* [Try it]: Entries follow. Give back exactly the lines starting at the one containing "sad, K. (1971). Synthesis" and ending at the one containing "concern us here.", and no other lines.

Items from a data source
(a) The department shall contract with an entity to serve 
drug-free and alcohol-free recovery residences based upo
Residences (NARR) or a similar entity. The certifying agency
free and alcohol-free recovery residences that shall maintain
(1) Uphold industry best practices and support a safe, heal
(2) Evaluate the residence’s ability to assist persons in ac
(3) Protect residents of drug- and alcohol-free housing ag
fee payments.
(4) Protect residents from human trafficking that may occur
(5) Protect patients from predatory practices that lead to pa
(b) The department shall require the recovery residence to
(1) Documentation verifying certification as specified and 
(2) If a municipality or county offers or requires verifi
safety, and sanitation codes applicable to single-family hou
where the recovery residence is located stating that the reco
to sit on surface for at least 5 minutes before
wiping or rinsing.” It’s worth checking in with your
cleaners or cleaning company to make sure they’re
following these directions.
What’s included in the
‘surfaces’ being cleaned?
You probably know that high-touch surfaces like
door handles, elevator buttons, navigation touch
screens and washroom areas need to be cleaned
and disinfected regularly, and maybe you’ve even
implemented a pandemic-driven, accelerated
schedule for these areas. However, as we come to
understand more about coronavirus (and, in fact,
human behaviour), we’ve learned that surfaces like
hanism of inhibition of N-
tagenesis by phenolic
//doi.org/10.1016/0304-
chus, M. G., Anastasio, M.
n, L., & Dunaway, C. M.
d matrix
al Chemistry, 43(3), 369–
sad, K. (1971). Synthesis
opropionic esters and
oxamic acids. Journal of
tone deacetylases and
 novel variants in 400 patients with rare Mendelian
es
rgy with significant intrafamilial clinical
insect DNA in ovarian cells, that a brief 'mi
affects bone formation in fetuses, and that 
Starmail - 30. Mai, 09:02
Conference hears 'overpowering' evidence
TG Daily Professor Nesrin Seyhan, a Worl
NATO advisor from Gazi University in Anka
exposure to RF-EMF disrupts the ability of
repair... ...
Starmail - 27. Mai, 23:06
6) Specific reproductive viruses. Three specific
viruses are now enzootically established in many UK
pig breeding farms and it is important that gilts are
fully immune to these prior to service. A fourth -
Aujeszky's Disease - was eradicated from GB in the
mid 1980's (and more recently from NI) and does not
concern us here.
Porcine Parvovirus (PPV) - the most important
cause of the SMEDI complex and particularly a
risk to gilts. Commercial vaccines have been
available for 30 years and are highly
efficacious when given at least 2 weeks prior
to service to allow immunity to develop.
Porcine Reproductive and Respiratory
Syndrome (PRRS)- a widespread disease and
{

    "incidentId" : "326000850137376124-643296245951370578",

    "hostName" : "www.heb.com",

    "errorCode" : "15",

* [Solution below]:
sad, K. (1971). Synthesis
opropionic esters and
oxamic acids. Journal of
tone deacetylases and
 novel variants in 400 patients with rare Mendelian
es
rgy with significant intrafamilial clinical
insect DNA in ovarian cells, that a brief 'mi
affects bone formation in fetuses, and that 
Starmail - 30. Mai, 09:02
Conference hears 'overpowering' evidence
TG Daily Professor Nesrin Seyhan, a Worl
NATO advisor from Gazi University in Anka
exposure to RF-EMF disrupts the ability of
repair... ...
Starmail - 27. Mai, 23:06
6) Specific reproductive viruses. Three specific
viruses are now enzootically established in many UK
pig breeding farms and it is important that gilts are
fully immune to these prior to service. A fourth -
Aujeszky's Disease - was eradicated from GB in the
mid 1980's (and more recently from NI) and does not
concern us here.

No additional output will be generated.